UNITED STATES
SECURITIES AND EXCHANGE COMMISSION

 

Washington, D.C. 20549

 

   

FORM 8-K

  

 

CURRENT REPORT

 

Pursuant to Section 13 or 15(d) of
The Securities Exchange Act of 1934

 

Date of Report (Date of earliest event reported): March 29, 2018

 

 

BIOSTAGE, INC.

(Exact name of registrant as specified in its charter)

 

Delaware 001-35853 45-5210462
(State or other jurisdiction
of incorporation) 
(Commission File Number)  (IRS Employer Identification No.) 

 

84 October Hill Road, Suite 11, Holliston, MA 01746
(Address of principal executive offices) (Zip Code)

 

Registrant's telephone number, including area code:   (774) 233-7300

 

 

(Former name or former address, if changed since last report)

 

Check the appropriate box below if the Form 8-K filing is intended to simultaneously satisfy the filing obligation of the registrant under any of the following provisions:

 

¨ Written communications pursuant to Rule 425 under the Securities Act (17 CFR 230.425)

 

¨ Soliciting material pursuant to Rule 14a-12 under the Exchange Act (17 CFR 240.14a-12)

 

¨ Pre-commencement communications pursuant to Rule 14d-2(b) under the Exchange Act (17 CFR 240.14d-2(b))

 

¨ Pre-commencement communications pursuant to Rule 13e-4(c) under the Exchange Act (17 CFR 240.13e-4(c))

 

Indicate by check mark whether the registrant is an emerging growth company as defined in Rule 405 of the Securities Act of 1933 (§230.405 of this chapter) or Rule 12b-2 of the Securities Exchange Act of 1934 (§240.12b-2 of this chapter).

 

Emerging growth company x

 

If an emerging growth company, indicate by check mark if the registrant has elected not to use the extended transition period for complying with any new or revised financial accounting standards provided pursuant to Section 13(a) of the Exchange Act. ¨

 

 

 

 

 

 

Item 5.02. Departure of Directors or Certain Officers; Election of Directors; Appointment of Certain Officers; Compensatory Arrangements of Certain Officers.

 

On March 29, 2018, James E. Shmerling, the President and Chief Executive Officer of Connecticut Children’s Medical Center (“Connecticut Children’s”), joined the Board of Directors (the “Board”) of Biostage, Inc. (the “Company”).

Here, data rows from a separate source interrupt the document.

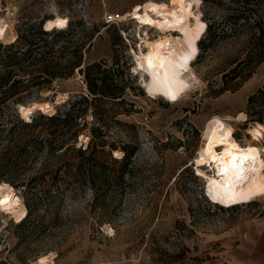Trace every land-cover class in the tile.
I'll list each match as a JSON object with an SVG mask.
<instances>
[{"label":"rangeland","instance_id":"rangeland-1","mask_svg":"<svg viewBox=\"0 0 264 264\" xmlns=\"http://www.w3.org/2000/svg\"><path fill=\"white\" fill-rule=\"evenodd\" d=\"M194 1L1 0L0 18L16 38L26 22L47 19L62 27L53 30L59 32L66 31L68 22L82 20L88 31L99 30L86 63L101 61L112 68L113 49L122 68L127 62L128 72L120 68L117 73L123 94L102 105L119 109L115 119L121 125L109 127L108 140H121L133 153L118 187H102L97 196L87 174L68 188L60 182L62 175H40L38 158L44 153L27 169L18 167L16 176L2 178L0 184L12 187L26 210L28 202L34 205L39 223L37 228L20 226L22 222L0 212V264H264V233L255 240L262 248L259 260H248L247 247L236 237L251 219L264 226V199L223 203L218 190L192 164L205 133H219L225 123L233 128L239 147L264 162V139L254 142L246 132L260 123L247 122L246 110L248 97L264 86V0H199L198 8ZM132 8L141 9V15L126 17ZM176 8L191 10L205 24L198 39L205 41L184 71L189 92L171 101L150 92L148 75L141 72L138 61L150 54L140 39L157 44L164 35L143 15ZM9 10L14 19L6 17ZM206 22L212 24L210 31ZM170 34L175 37L177 32ZM83 94L88 90L75 70L72 77L54 82L51 89L26 98L21 106L49 103L55 112L56 106ZM64 95L66 99L60 100ZM21 106H16V113ZM253 109L255 113L264 109L260 99ZM240 113L246 120L236 122ZM86 120L97 122L91 112ZM90 127L78 136L76 147L85 148ZM111 155L117 160L123 152ZM93 162H103L109 174L119 171L106 156ZM199 169L213 177L212 168ZM93 175L96 181L98 176ZM51 179L59 186H52ZM24 183L28 188L21 187Z\"/></svg>","mask_w":264,"mask_h":264},{"label":"trees","instance_id":"trees-1","mask_svg":"<svg viewBox=\"0 0 264 264\" xmlns=\"http://www.w3.org/2000/svg\"><path fill=\"white\" fill-rule=\"evenodd\" d=\"M46 21L24 23L13 43L0 44V181L4 177L16 176L18 167L21 171L27 169L31 161H36L44 153V158H38L40 175H62L60 182L68 188L82 181L87 174L96 196L102 187L115 190L133 153L128 152L129 146L121 140L116 143L108 140L109 127L121 125L115 119L119 109H106L102 105L103 101L114 102L123 94L124 89L117 85V73L122 68L119 56L113 49L112 68H105L101 61L86 63L85 56L99 30L93 27L88 31L84 22L79 20L68 22L66 31L54 32L55 29L62 30V27H54L52 21ZM44 22L46 31L41 29ZM206 24V31H210L212 24ZM204 41L201 38L198 46L202 47ZM122 69L128 72L127 62ZM75 70L83 76L87 95L69 98L56 106L51 115L37 111L29 122L18 118L16 106L23 105L26 98L40 91L51 89L54 82L72 77ZM257 99L264 105V86L247 99V122H264V109L256 113L253 109ZM89 112L96 123L86 120ZM89 125L87 145L85 148L76 147L78 136L86 132ZM116 150L123 152L121 159L112 157L111 153ZM101 156L118 165L119 171L109 174L110 170L103 162H93L94 158ZM95 173L98 176L96 181ZM56 179H51L52 186H59ZM27 185L24 183L21 187L28 188ZM112 192H106L107 197ZM38 223L34 205L28 202L25 220L20 226L29 224L37 228Z\"/></svg>","mask_w":264,"mask_h":264},{"label":"bare ground","instance_id":"bare-ground-1","mask_svg":"<svg viewBox=\"0 0 264 264\" xmlns=\"http://www.w3.org/2000/svg\"><path fill=\"white\" fill-rule=\"evenodd\" d=\"M199 3V0H195L194 8H198ZM140 13L141 9L132 8L126 17H137ZM143 18L164 35L157 44L140 39L148 46L150 54L149 58L139 56V68L147 73L148 89L153 95L175 101L190 90L184 71L198 55V39L204 33L205 24L191 10L184 8H176L171 13L148 12ZM175 31L177 35L171 36L170 33ZM15 40L10 26L0 18V42L11 43ZM66 97L64 95L60 100L64 101ZM52 109L49 103H33L21 106L20 111L24 121L29 122L33 112L41 110L51 115L54 112ZM234 120L241 122L246 117L240 113ZM232 132L233 128L225 123L221 132L210 130L205 133L195 161L198 175L218 190L223 203L237 202L243 198L250 201L264 199V162L243 151ZM246 132L254 142L260 141L264 139V124L256 123ZM218 150L221 151L219 154ZM201 166L212 168L213 177H208L199 169ZM0 212L16 223L25 220L27 213L14 189L6 184H0ZM45 260L42 258L40 262L44 263Z\"/></svg>","mask_w":264,"mask_h":264},{"label":"crops","instance_id":"crops-1","mask_svg":"<svg viewBox=\"0 0 264 264\" xmlns=\"http://www.w3.org/2000/svg\"><path fill=\"white\" fill-rule=\"evenodd\" d=\"M260 221V220H259ZM258 219H251L246 224L242 225L240 232L236 235L237 240L241 243V245H245V252H247L248 260H259L257 254L259 253L260 249L259 243L255 242L257 240L256 237L260 236L261 233H264V226L259 225ZM242 254V251H238L237 255Z\"/></svg>","mask_w":264,"mask_h":264},{"label":"built area","instance_id":"built-area-1","mask_svg":"<svg viewBox=\"0 0 264 264\" xmlns=\"http://www.w3.org/2000/svg\"><path fill=\"white\" fill-rule=\"evenodd\" d=\"M0 3H1V0H0ZM6 17L9 18V19H14L15 18V15H14V12L12 11H7L6 12ZM195 161H196V158L193 160L192 164L194 165L195 164Z\"/></svg>","mask_w":264,"mask_h":264},{"label":"water","instance_id":"water-1","mask_svg":"<svg viewBox=\"0 0 264 264\" xmlns=\"http://www.w3.org/2000/svg\"><path fill=\"white\" fill-rule=\"evenodd\" d=\"M42 29H43V26H42ZM38 112H41V110H37ZM37 111H35V112H37ZM35 112H33V113H35ZM42 113V112H41ZM17 114H18V117H19V119L22 121H24V119H23V117L21 116V111H20V108L18 107V112H17ZM26 122V121H25Z\"/></svg>","mask_w":264,"mask_h":264},{"label":"snow or ice","instance_id":"snow-or-ice-1","mask_svg":"<svg viewBox=\"0 0 264 264\" xmlns=\"http://www.w3.org/2000/svg\"><path fill=\"white\" fill-rule=\"evenodd\" d=\"M63 24H64V22L62 21L61 24H60V26H63Z\"/></svg>","mask_w":264,"mask_h":264}]
</instances>
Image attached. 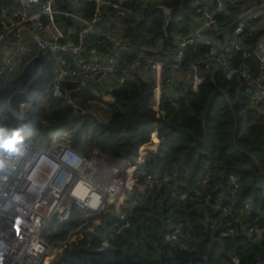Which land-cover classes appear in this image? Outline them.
Wrapping results in <instances>:
<instances>
[{
    "label": "trees",
    "instance_id": "1",
    "mask_svg": "<svg viewBox=\"0 0 264 264\" xmlns=\"http://www.w3.org/2000/svg\"><path fill=\"white\" fill-rule=\"evenodd\" d=\"M84 1L82 13L88 16L96 4ZM192 2H127L122 7L133 6L135 11L126 18L119 20L111 7L105 14L121 22V37L128 43L173 51L174 35L185 34L199 15ZM4 3L7 1L0 0V8ZM158 6L172 15L158 10ZM226 10L216 14V34L223 31L217 40L221 44L229 40L242 22L237 36L239 48L232 51L228 61L233 67H248L256 73L260 62L251 49L264 39V0H235L226 4ZM249 10L252 14L241 18ZM86 42L99 49L109 46L104 38L92 34ZM205 51L201 45L189 48L185 62ZM61 86L70 88L71 83L63 81ZM90 94H74L72 99L84 105ZM112 96V102L95 107L104 123L86 115L71 118L55 129L0 107L2 125H26V140L47 143L54 136L69 133L71 146L86 157L95 150L129 153L131 158L138 155V149L141 153L164 152L147 153L142 170L155 182L137 196L135 204L123 210L124 217L113 219L108 232L99 228L88 239L66 249L53 264H235V260L237 264H264V110L251 104L244 82L236 76L227 80L221 71L210 69L196 91L186 83L174 85L160 97L159 108L165 117L157 137L153 131L150 134L155 117L153 83L126 81L112 91ZM47 99L46 104H37V97L31 99L36 117L50 123L70 118L71 108L64 100ZM139 180L145 185L142 176ZM82 222L73 213L48 240L65 239L69 230ZM102 240L108 242L107 249L92 253L99 250Z\"/></svg>",
    "mask_w": 264,
    "mask_h": 264
},
{
    "label": "built area",
    "instance_id": "2",
    "mask_svg": "<svg viewBox=\"0 0 264 264\" xmlns=\"http://www.w3.org/2000/svg\"><path fill=\"white\" fill-rule=\"evenodd\" d=\"M6 1L0 8V88L17 76V64L21 62L22 66L24 55H34L40 49L47 53L51 63V78L44 87L46 95L64 100L71 108L72 117L66 121L50 123L40 119L42 127L57 128L71 118L86 115L104 123L103 115L95 107L112 102V91L126 81L139 79L153 83L151 106L155 117L150 134L153 131L157 137L165 117L159 108L161 95L172 91L180 82L196 91L210 69L221 71L227 80L235 76L241 79L251 104L264 110V39L251 49L260 62L256 73L248 67H233L228 61L232 51L239 48L237 36L243 29L242 22L235 26L229 40L223 44L217 40L223 31L216 34V14L227 13L226 4L235 0H193L191 4L198 8L199 15L185 34L174 35L176 49L173 51L163 50L161 46L130 44L121 37V22L106 18L107 7L115 9L116 17L121 20L135 11L133 6L122 7L124 3L134 5L146 0H92L96 7L88 16L82 13L84 0ZM157 9L172 15L165 7ZM252 12L246 11L241 18ZM90 34L104 38L109 46L99 49L85 43ZM198 45L206 51L185 62L188 49ZM126 57L130 59L124 60ZM63 81L70 82L71 87L64 89ZM86 91L92 94L84 105L72 99L74 94L80 97ZM26 103L20 104V117ZM3 119L0 114V125ZM69 140V133L52 137L46 146L26 140V154L15 162V168L0 173L2 264H53L66 249L88 239L97 229H111L113 225L109 223L122 219L123 210L153 187L155 178L142 170L148 152L141 153L138 149L134 158L126 153V161L96 158L97 150L86 157ZM69 155L79 157L78 167L66 162ZM139 176L144 178L145 185L140 183ZM93 194L100 197L97 207L89 206ZM99 212L103 217L114 213L103 225L94 222L87 225ZM73 213L80 216L82 224L70 229L63 240H48ZM176 231L171 238H176ZM107 247L108 242L102 240L99 250Z\"/></svg>",
    "mask_w": 264,
    "mask_h": 264
},
{
    "label": "water",
    "instance_id": "3",
    "mask_svg": "<svg viewBox=\"0 0 264 264\" xmlns=\"http://www.w3.org/2000/svg\"><path fill=\"white\" fill-rule=\"evenodd\" d=\"M51 63L47 53L38 50L22 66L21 71L12 80L6 81L0 88V105L4 102L9 111L16 116H20V104L29 102L32 98L37 97V93L42 91L44 83L51 74ZM38 73L32 77L34 72ZM104 248L102 250H105ZM91 251L94 252H101Z\"/></svg>",
    "mask_w": 264,
    "mask_h": 264
},
{
    "label": "clouds",
    "instance_id": "4",
    "mask_svg": "<svg viewBox=\"0 0 264 264\" xmlns=\"http://www.w3.org/2000/svg\"><path fill=\"white\" fill-rule=\"evenodd\" d=\"M26 127V125H20L19 127L9 128L0 125V173L14 169L15 162L26 154L27 145L24 135ZM65 159L73 167H78L81 163L79 157L72 155L67 156ZM99 203L100 197L94 194L91 195L89 206L97 207ZM2 261L3 257L0 256V264H2Z\"/></svg>",
    "mask_w": 264,
    "mask_h": 264
},
{
    "label": "rangeland",
    "instance_id": "5",
    "mask_svg": "<svg viewBox=\"0 0 264 264\" xmlns=\"http://www.w3.org/2000/svg\"><path fill=\"white\" fill-rule=\"evenodd\" d=\"M191 6H193V4H191ZM26 56H27V54L26 55H24L23 56V61H22V65H23V63L26 61ZM20 66H21V62L20 63H18L17 64V69H20ZM11 77V76H10ZM46 94V91L44 90V91H42V92H38L37 93V104H39V102H41L43 99H44V95ZM47 98H49V97H47ZM31 104H32V101H30V102H28V103H26V105H25V112H32V106H31ZM9 128H11V127H9ZM159 138V137H158ZM150 152H153V153H156V152H162V151H150ZM150 152H148V153H150ZM162 153H164V152H162ZM94 156L96 157V158H101V159H103V158H107V160H113V161H117V160H124V161H126V153H119V152H110V153H108V154H101V153H98V152H96L95 154H94ZM147 156V155H146ZM114 213V212H113ZM113 213H109V214H107V215H105L104 217H103V215H101L102 213H97V215L96 216H94L92 219H91V223H99V224H101V225H103L102 223H103V221H106V219H108V218H111L112 217V215H113ZM106 230L107 231H109V227H107L106 228Z\"/></svg>",
    "mask_w": 264,
    "mask_h": 264
},
{
    "label": "crops",
    "instance_id": "6",
    "mask_svg": "<svg viewBox=\"0 0 264 264\" xmlns=\"http://www.w3.org/2000/svg\"><path fill=\"white\" fill-rule=\"evenodd\" d=\"M25 63V62H24ZM24 65V64H23ZM22 65V66H23ZM22 66H21V68L18 70V73L21 71V69H22ZM51 67V66H50ZM18 73L16 74V75H18ZM38 73V71H36V72H34L33 74H32V77L33 76H35L36 74ZM51 73H52V71H51ZM51 78V74H50V76H49V78H48V80ZM48 80L44 83V85H43V87L41 88L42 89V91H44V87L46 86V84H47V82H48ZM42 91H40V92H42ZM45 97H44V99L41 101V102H43L44 104H46L47 103V97H48V95H44ZM6 106V103L4 102L2 105H0V107L1 106ZM11 112V111H10ZM16 115V114H15ZM23 115H28V116H26L27 117V120L28 121H34L35 123H40L38 120H40L38 117H36V115H34V113H32V112H24V114ZM18 117V116H17ZM22 117V116H21ZM20 117V118H21ZM30 123V122H29ZM39 144H40V146H46V142H45V140L44 141H39Z\"/></svg>",
    "mask_w": 264,
    "mask_h": 264
},
{
    "label": "bare ground",
    "instance_id": "7",
    "mask_svg": "<svg viewBox=\"0 0 264 264\" xmlns=\"http://www.w3.org/2000/svg\"><path fill=\"white\" fill-rule=\"evenodd\" d=\"M79 193H81V192H79Z\"/></svg>",
    "mask_w": 264,
    "mask_h": 264
}]
</instances>
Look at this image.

Dr. Shmerling was also appointed to be member of the Audit Committee of the Board. The appointments to the Board and the Audit Committee were effective immediately.

 

As previously disclosed, on December 27, 2017, the Company entered into a Securities Purchase Agreement with the investors listed therein (the “Investors”), pursuant to which the Investors purchased in a private placement (the “Private Placement”) from the Company (i) 518,000 shares of the Company’s common stock, (ii) 3,108 shares of the Company’s Series D Convertible Preferred Stock, and (iii) warrants to purchase 3,108,000 shares of the Company’s common stock. In connection with the Private Placement, the Company agreed to grant board representation and nomination rights to the Investors and their affiliates, such that the director nominees of the Investors would constitute a majority of the Company’s board of directors, but no more than is necessary to constitute such a majority. Dr. Shmerling was appointed pursuant to such nomination rights.

 

Also as previously disclosed, on January 3, 2018, pursuant to a Securities Purchase Agreement between the Company and Connecticut Children’s, the Company closed on a private placement (the “Connecticut Children’s Private Placement”) pursuant to which the Company issued to Connecticut Children’s (i) 50,000 shares of the Company’s common stock at a purchase price of $2.00 per share and (ii) warrants to purchase 75,000 shares of the Company’s common stock, with an exercise price of $2.00 per warrant.

 

Dr. Shmerling does not have any family relationship with any director or executive officer of the Company or any person nominated or chosen by the Company to become a director or officer. Other than the Connecticut Children’s Private Placement, there are no transactions in which Dr. Shmerling has an interest requiring disclosure pursuant to Item 404(a) of Regulation S-K.

 

Item 9.01. Financial Statements and Exhibits.

 

(d) Exhibits.

 

Exhibit
Number
  Title
99.1   Press Release issued by Biostage, Inc. on March 29, 2018.

 

 

 

 

SIGNATURE

 

Pursuant to the requirements of the Securities Exchange Act of 1934, as amended, the Registrant has duly caused this report to be signed on its behalf by the undersigned hereunto duly authorized.

 

    BIOSTAGE, INC.
    (Registrant)
     
March 29, 2018   /s/   Thomas McNaughton
(Date)   Thomas McNaughton
Chief Financial Officer

 

 

 

 

INDEX TO EXHIBITS

 

Exhibit

Number 

 

  Description of Exhibit
99.1     Press Release issued by Biostage, Inc. on March 29, 2018.